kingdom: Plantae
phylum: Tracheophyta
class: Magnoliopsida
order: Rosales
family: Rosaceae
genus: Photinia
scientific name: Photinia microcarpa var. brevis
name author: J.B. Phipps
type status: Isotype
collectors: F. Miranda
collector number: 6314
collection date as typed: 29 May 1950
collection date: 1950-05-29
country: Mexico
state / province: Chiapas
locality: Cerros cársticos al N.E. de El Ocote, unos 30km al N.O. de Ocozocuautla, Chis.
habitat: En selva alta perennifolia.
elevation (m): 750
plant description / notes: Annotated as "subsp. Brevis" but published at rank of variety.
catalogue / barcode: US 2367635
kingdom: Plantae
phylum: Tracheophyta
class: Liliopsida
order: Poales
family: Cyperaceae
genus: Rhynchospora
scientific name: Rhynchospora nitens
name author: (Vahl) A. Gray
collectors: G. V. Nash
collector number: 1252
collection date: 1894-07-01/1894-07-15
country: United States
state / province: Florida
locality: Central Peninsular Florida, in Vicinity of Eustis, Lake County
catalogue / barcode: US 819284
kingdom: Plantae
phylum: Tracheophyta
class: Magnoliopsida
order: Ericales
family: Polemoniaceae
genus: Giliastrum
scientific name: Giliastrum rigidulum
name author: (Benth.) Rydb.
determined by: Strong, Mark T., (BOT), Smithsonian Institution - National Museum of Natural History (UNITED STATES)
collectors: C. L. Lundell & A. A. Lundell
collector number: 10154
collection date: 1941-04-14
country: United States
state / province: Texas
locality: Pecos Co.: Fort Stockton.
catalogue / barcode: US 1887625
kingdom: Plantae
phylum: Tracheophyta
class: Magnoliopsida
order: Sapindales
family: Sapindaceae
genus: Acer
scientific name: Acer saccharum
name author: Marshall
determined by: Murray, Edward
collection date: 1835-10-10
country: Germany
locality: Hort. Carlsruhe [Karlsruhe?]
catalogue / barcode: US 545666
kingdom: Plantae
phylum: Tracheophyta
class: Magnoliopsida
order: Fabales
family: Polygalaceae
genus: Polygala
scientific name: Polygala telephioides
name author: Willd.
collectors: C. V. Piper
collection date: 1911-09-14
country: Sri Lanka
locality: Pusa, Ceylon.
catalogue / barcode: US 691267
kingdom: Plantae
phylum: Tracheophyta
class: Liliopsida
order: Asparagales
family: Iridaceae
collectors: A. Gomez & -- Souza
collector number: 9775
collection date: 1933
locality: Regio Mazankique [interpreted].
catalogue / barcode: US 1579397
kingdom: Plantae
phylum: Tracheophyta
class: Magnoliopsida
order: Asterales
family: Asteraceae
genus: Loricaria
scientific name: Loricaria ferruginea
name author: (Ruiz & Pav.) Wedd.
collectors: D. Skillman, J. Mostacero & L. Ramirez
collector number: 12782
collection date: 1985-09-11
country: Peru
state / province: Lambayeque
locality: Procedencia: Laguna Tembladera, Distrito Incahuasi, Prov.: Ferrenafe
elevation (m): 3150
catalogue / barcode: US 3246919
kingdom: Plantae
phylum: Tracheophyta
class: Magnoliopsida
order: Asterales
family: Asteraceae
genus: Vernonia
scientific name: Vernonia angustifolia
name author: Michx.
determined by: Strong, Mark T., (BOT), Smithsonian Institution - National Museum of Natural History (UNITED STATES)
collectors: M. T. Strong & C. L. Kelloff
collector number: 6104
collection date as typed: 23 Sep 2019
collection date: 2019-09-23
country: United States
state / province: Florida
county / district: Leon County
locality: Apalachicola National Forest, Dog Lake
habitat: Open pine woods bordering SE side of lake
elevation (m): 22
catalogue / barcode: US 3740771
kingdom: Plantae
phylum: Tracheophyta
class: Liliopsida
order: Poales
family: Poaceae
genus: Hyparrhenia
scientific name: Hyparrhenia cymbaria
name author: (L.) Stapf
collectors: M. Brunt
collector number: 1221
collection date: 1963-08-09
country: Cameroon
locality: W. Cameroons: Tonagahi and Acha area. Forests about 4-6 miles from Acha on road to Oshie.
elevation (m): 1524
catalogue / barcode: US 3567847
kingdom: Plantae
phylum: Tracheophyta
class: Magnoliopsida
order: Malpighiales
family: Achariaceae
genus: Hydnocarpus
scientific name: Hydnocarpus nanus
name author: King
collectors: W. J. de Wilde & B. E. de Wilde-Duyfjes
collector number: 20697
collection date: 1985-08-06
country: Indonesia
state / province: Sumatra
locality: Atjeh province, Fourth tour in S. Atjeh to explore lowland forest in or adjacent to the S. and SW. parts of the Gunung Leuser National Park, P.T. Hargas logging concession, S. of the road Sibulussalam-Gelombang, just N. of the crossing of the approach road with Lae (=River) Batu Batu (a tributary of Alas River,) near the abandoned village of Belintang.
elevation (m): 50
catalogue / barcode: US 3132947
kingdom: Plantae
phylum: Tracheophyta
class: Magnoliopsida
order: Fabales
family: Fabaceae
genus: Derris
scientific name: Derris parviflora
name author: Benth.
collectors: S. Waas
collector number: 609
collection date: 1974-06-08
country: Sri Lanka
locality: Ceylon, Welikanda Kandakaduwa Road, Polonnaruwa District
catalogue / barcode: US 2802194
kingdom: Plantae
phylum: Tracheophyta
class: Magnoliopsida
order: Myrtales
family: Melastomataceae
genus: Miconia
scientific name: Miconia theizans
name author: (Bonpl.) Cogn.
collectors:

§ **Problem to work on**
Copy every line of the material above word for word, from the first line to the last.

§ **Reply to the task**
kingdom: Plantae
phylum: Tracheophyta
class: Magnoliopsida
order: Rosales
family: Rosaceae
genus: Photinia
scientific name: Photinia microcarpa var. brevis
name author: J.B. Phipps
type status: Isotype
collectors: F. Miranda
collector number: 6314
collection date as typed: 29 May 1950
collection date: 1950-05-29
country: Mexico
state / province: Chiapas
locality: Cerros cársticos al N.E. de El Ocote, unos 30km al N.O. de Ocozocuautla, Chis.
habitat: En selva alta perennifolia.
elevation (m): 750
plant description / notes: Annotated as "subsp. Brevis" but published at rank of variety.
catalogue / barcode: US 2367635
kingdom: Plantae
phylum: Tracheophyta
class: Liliopsida
order: Poales
family: Cyperaceae
genus: Rhynchospora
scientific name: Rhynchospora nitens
name author: (Vahl) A. Gray
collectors: G. V. Nash
collector number: 1252
collection date: 1894-07-01/1894-07-15
country: United States
state / province: Florida
locality: Central Peninsular Florida, in Vicinity of Eustis, Lake County
catalogue / barcode: US 819284
kingdom: Plantae
phylum: Tracheophyta
class: Magnoliopsida
order: Ericales
family: Polemoniaceae
genus: Giliastrum
scientific name: Giliastrum rigidulum
name author: (Benth.) Rydb.
determined by: Strong, Mark T., (BOT), Smithsonian Institution - National Museum of Natural History (UNITED STATES)
collectors: C. L. Lundell & A. A. Lundell
collector number: 10154
collection date: 1941-04-14
country: United States
state / province: Texas
locality: Pecos Co.: Fort Stockton.
catalogue / barcode: US 1887625
kingdom: Plantae
phylum: Tracheophyta
class: Magnoliopsida
order: Sapindales
family: Sapindaceae
genus: Acer
scientific name: Acer saccharum
name author: Marshall
determined by: Murray, Edward
collection date: 1835-10-10
country: Germany
locality: Hort. Carlsruhe [Karlsruhe?]
catalogue / barcode: US 545666
kingdom: Plantae
phylum: Tracheophyta
class: Magnoliopsida
order: Fabales
family: Polygalaceae
genus: Polygala
scientific name: Polygala telephioides
name author: Willd.
collectors: C. V. Piper
collection date: 1911-09-14
country: Sri Lanka
locality: Pusa, Ceylon.
catalogue / barcode: US 691267
kingdom: Plantae
phylum: Tracheophyta
class: Liliopsida
order: Asparagales
family: Iridaceae
collectors: A. Gomez & -- Souza
collector number: 9775
collection date: 1933
locality: Regio Mazankique [interpreted].
catalogue / barcode: US 1579397
kingdom: Plantae
phylum: Tracheophyta
class: Magnoliopsida
order: Asterales
family: Asteraceae
genus: Loricaria
scientific name: Loricaria ferruginea
name author: (Ruiz & Pav.) Wedd.
collectors: D. Skillman, J. Mostacero & L. Ramirez
collector number: 12782
collection date: 1985-09-11
country: Peru
state / province: Lambayeque
locality: Procedencia: Laguna Tembladera, Distrito Incahuasi, Prov.: Ferrenafe
elevation (m): 3150
catalogue / barcode: US 3246919
kingdom: Plantae
phylum: Tracheophyta
class: Magnoliopsida
order: Asterales
family: Asteraceae
genus: Vernonia
scientific name: Vernonia angustifolia
name author: Michx.
determined by: Strong, Mark T., (BOT), Smithsonian Institution - National Museum of Natural History (UNITED STATES)
collectors: M. T. Strong & C. L. Kelloff
collector number: 6104
collection date as typed: 23 Sep 2019
collection date: 2019-09-23
country: United States
state / province: Florida
county / district: Leon County
locality: Apalachicola National Forest, Dog Lake
habitat: Open pine woods bordering SE side of lake
elevation (m): 22
catalogue / barcode: US 3740771
kingdom: Plantae
phylum: Tracheophyta
class: Liliopsida
order: Poales
family: Poaceae
genus: Hyparrhenia
scientific name: Hyparrhenia cymbaria
name author: (L.) Stapf
collectors: M. Brunt
collector number: 1221
collection date: 1963-08-09
country: Cameroon
locality: W. Cameroons: Tonagahi and Acha area. Forests about 4-6 miles from Acha on road to Oshie.
elevation (m): 1524
catalogue / barcode: US 3567847
kingdom: Plantae
phylum: Tracheophyta
class: Magnoliopsida
order: Malpighiales
family: Achariaceae
genus: Hydnocarpus
scientific name: Hydnocarpus nanus
name author: King
collectors: W. J. de Wilde & B. E. de Wilde-Duyfjes
collector number: 20697
collection date: 1985-08-06
country: Indonesia
state / province: Sumatra
locality: Atjeh province, Fourth tour in S. Atjeh to explore lowland forest in or adjacent to the S. and SW. parts of the Gunung Leuser National Park, P.T. Hargas logging concession, S. of the road Sibulussalam-Gelombang, just N. of the crossing of the approach road with Lae (=River) Batu Batu (a tributary of Alas River,) near the abandoned village of Belintang.
elevation (m): 50
catalogue / barcode: US 3132947
kingdom: Plantae
phylum: Tracheophyta
class: Magnoliopsida
order: Fabales
family: Fabaceae
genus: Derris
scientific name: Derris parviflora
name author: Benth.
collectors: S. Waas
collector number: 609
collection date: 1974-06-08
country: Sri Lanka
locality: Ceylon, Welikanda Kandakaduwa Road, Polonnaruwa District
catalogue / barcode: US 2802194
kingdom: Plantae
phylum: Tracheophyta
class: Magnoliopsida
order: Myrtales
family: Melastomataceae
genus: Miconia
scientific name: Miconia theizans
name author: (Bonpl.) Cogn.
collectors:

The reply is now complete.